Various industry groups including the AHA have filed suit, saying that the proposed regulation exceeds the federal government’s authority, will be administratively difficult and expensive to implement, and could decrease competitive advantages by making negotiated prices (considered proprietary trade secrets) public.
CMS is also proposing to expand a plan finalized last year that requires Medicare Advantage Part D plan sponsors to lower beneficiary cost-sharing on some of the most-expensive prescriptions and make real-time prescription prices available across all medications. The expansion would require MA plans to post real-time prices for Part D prescriptions and enable their members to compare out-of-pocket payments and consider alternatives, beginning in 2022.
Where do we go from here?
Whether or not these proposals become law, does little right now to get down to the individual member level and doesn’t mandate a single view that pulls together costs coupled with quality ratings. Between ongoing information system interoperability challenges, security concerns and a lack of mandates to present quality ratings alongside these costs, the effort will still have limited value. And what the government is proposing represents an enormous amount of cost data to gather, maintain, and post for each of the thousands of insurance plans.

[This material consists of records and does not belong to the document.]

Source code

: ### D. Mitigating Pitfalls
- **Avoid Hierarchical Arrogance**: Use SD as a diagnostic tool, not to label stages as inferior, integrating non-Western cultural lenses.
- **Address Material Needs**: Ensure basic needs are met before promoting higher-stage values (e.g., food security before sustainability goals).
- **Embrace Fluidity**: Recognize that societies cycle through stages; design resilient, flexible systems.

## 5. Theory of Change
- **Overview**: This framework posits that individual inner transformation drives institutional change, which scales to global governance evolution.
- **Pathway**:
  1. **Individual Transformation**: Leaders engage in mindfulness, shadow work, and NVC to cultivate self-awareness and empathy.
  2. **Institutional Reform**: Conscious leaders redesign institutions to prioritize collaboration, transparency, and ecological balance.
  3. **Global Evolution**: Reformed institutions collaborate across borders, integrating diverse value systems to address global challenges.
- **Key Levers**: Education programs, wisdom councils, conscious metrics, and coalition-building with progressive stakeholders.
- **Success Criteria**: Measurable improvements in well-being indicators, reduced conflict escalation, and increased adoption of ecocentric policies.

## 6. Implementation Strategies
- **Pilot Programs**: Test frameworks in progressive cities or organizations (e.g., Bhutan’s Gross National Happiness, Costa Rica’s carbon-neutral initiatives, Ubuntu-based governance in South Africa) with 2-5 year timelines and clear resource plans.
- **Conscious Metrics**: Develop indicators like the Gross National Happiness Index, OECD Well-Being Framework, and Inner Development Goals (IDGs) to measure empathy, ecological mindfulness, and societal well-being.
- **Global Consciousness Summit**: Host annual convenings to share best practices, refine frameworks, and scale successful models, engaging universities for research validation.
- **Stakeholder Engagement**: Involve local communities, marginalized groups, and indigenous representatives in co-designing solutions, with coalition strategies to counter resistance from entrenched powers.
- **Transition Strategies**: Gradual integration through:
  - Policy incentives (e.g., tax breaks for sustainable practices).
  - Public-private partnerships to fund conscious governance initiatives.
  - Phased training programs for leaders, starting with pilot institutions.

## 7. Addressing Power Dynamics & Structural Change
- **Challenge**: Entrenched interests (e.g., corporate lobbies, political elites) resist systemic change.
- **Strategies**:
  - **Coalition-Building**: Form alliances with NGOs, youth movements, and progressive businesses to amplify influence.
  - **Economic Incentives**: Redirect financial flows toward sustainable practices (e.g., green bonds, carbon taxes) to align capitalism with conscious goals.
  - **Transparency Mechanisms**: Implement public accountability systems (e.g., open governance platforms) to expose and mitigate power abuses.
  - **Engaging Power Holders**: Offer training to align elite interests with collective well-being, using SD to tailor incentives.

In the face of these changes, Healthx believes that it is better to be prepared. Payers can either get ahead of these regulations, and begin sharing pricing data with their members now, or they can be left scrambling, if and when these laws go into effect. And regulations notwithstanding, we just think it’s good consumer practice to provide your members with information, including the cost, that empowers them to play a role in their overall care.